Raging Bull de Martin Scorsese
(1980)
Seconde vision et c'est toujours aussi bien, je revois même le film quelque peu à la hausse tant j'ai l'impression de redécouvrir l'intention du métrage. Après l'échec financier de New York New York, Scorsese se tourne vers un projet qui n'opte pas pour la prise de risque, à savoir un biopic de Jake LaMotta. Pourtant, le cinéaste ne cède pas à la facilité et là où beaucoup auraient fait un simple film sur la boxe, Scorsese se met en tête de dessiner le portrait d'un homme antipathique, voire carrément détestable, sur un schéma de rise and fall qui deviendra une signature du réalisateur. Du coup, on se retrouve face à un film purement scorsesien, que ce soit visuellement ou dans l'esprit, une œuvre sacrément radicale dans son traitement puisqu'elle ne propose que la vision décadente d'un homme auquel on ne peut pas s'attacher, un protagoniste auquel Scorsese ne donnera que rarement une once d'humanité. Un concept casse-gueule, mais qui fonctionne de façon assez surprenante, en grande partie grâce à Robert De Niro qui trouve ici ce qui reste très certainement sa plus grande prestation.

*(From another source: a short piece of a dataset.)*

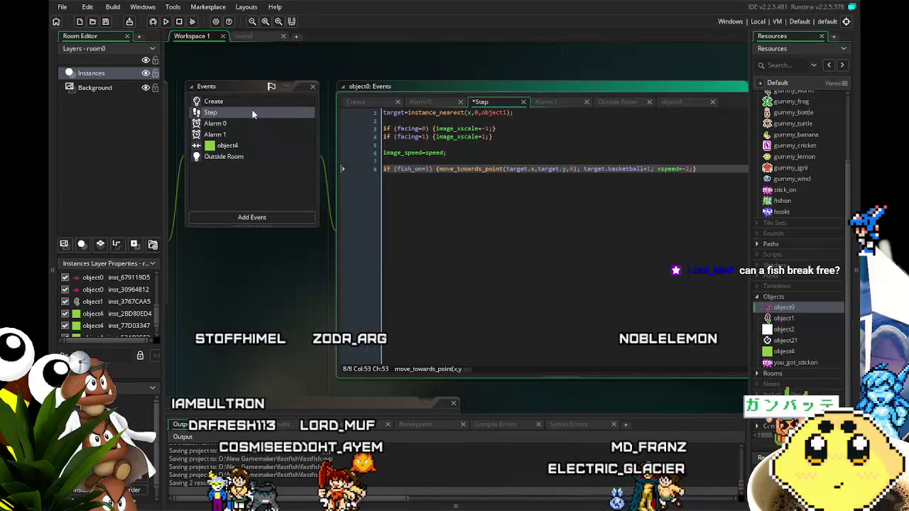
left_click(215, 102)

Pour autant, le film a tout de même ses défauts, notamment un récit à base de tranches de vie et d'ellipses qui ne fait pas spécialement du bien au rythme de l'ensemble, notamment sur la première heure du métrage. Heureusement, à partir du moment où le personnage de LaMotta devient champion, on aborde réellement la partie la plus intéressante du film, et on a donc une pure descente aux enfers habilement gérée et parsemée de sacrés moments d'acting, notamment les séquences entre Pesci et De Niro et surtout le plan-séquence en prison assez phénoménal. Niveau mise en scène, c'est plutôt sage sur les parties intimistes du récit qui n'exploitent pas très bien le choix du noir et blanc, mais dès que l'on aborde une séquence-clé, Scorsese se lâche totalement et livre des passages juste monstrueux, entre un générique au ralenti, un dernier face à face La Motta/Robinson bien violent, des compositions de plan à tomber et un plan final tellement génial qu'il sera repris par Paul Thomas Anderson pour son Boogie Nights (qui est, avec le recul, une sorte de remake de Raging Bull dans l'esprit). Bref, c'est du très bon film, peut-être pas le chef-d’œuvre souvent vendu par la critique mais c'était clairement le sommet de Scorsese à l'époque.